*Text*:
^^^^^^^^
A Most Improbable and Pleasing Loss

I’ve played tens of thousand games of Monopoly on my computer in the last quarter of a century or so. (The copyright on the game is 1991; I’ve probably been using it since then.) I don’t like the game so much as all the probability and chance involved. And, as was the case today, improbability.

For the first time ever, my three computer opponents bought every piece of property available before I had the opportunity. I was left with literally nothing and no possible chance of winning. I’m unlikely to see such a most improbable game again, so I savored the nominal loss.

5 January 2017

Appallingly Filthy

Molly is livid; she just discovered that one of her short stories was included in A Flexible Woman’s Anthology of Erotic Prose.

“That’s it!” she declared, “I’m firing my worthless agent!”
^^^^^^^^
*Tasks*:
1. From the blog entries above, reproduce verbatim the passage from "5 January 2017" to "of Erotic Prose.".
2. Condense the paragraph of the blog entries that begins "I’ve played tens of thousand games" into two or three short bullet points, retaining its main facts.

*Supplied data*:
^^^^^^^^
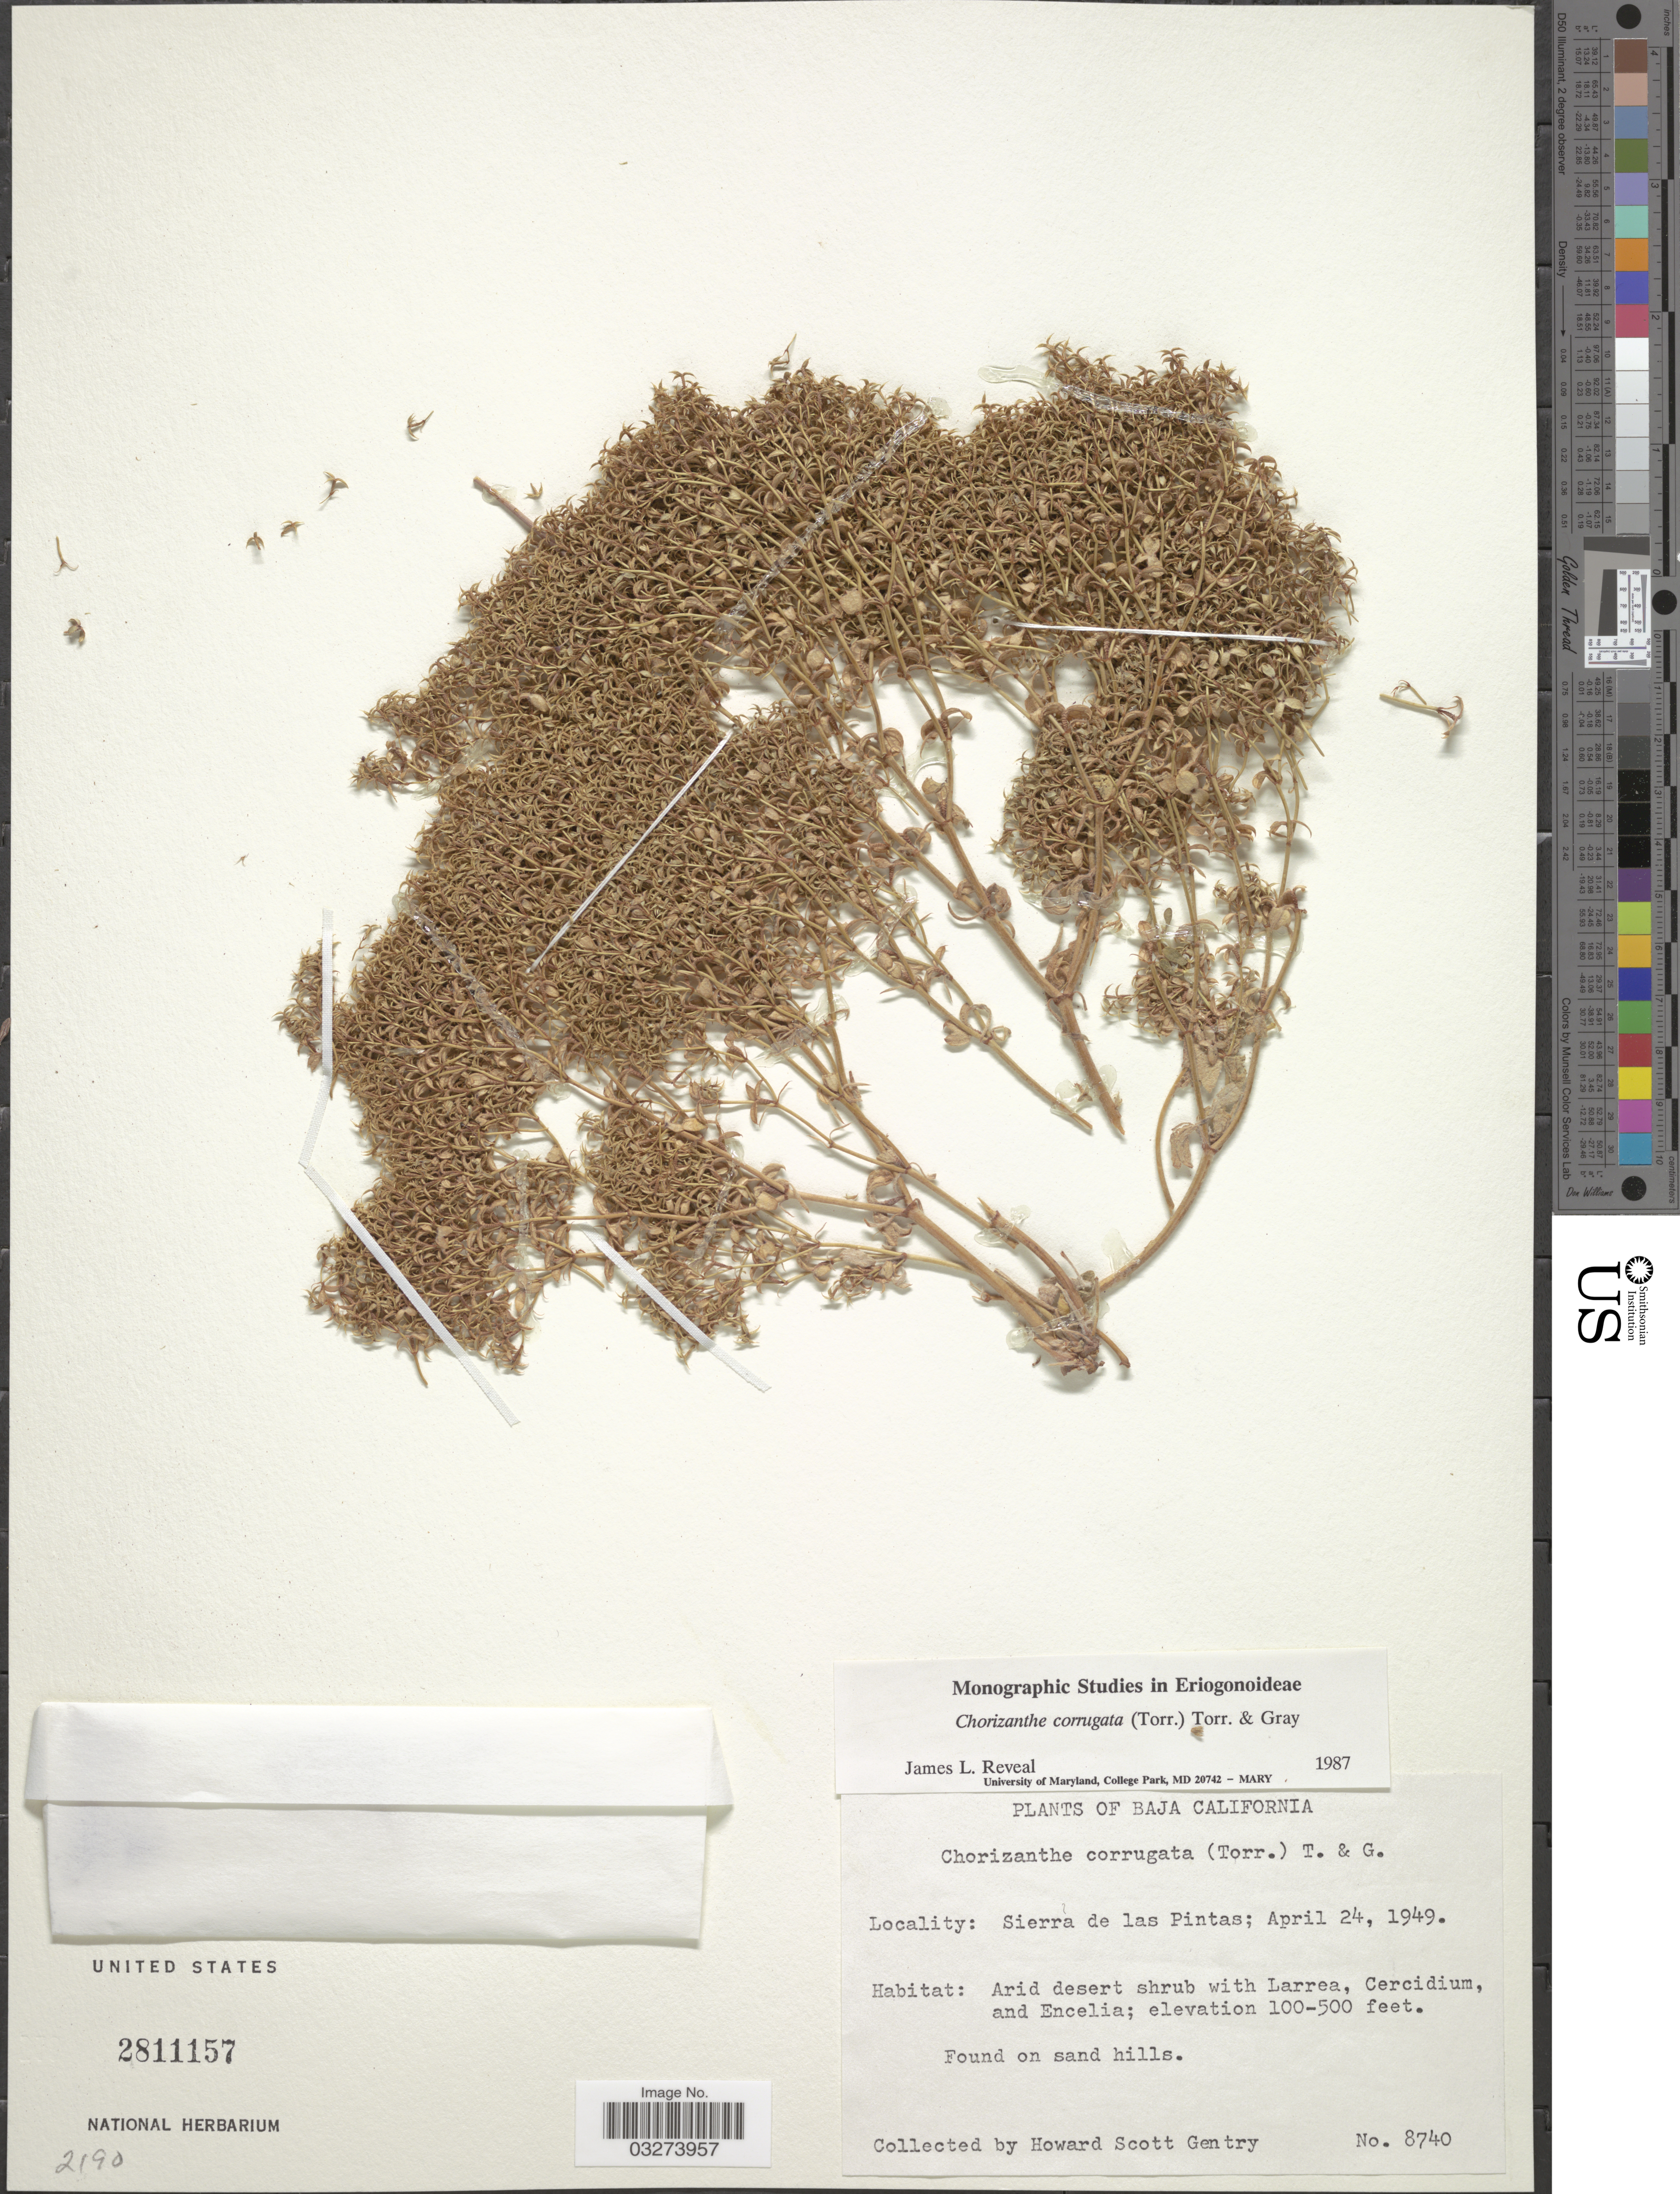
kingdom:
^^^^^^^^
*Task-by-task results*:
1.
5 January 2017

Appallingly Filthy

Molly is livid; she just discovered that one of her short stories was included in A Flexible Woman’s Anthology of Erotic Prose.

2.
- The writer has played tens of thousands of Monopoly games on a computer over roughly the last quarter century, probably since the game's 1991 copyright.
- The appeal lies less in the game itself than in its probability and chance, and, as on this day, its improbability.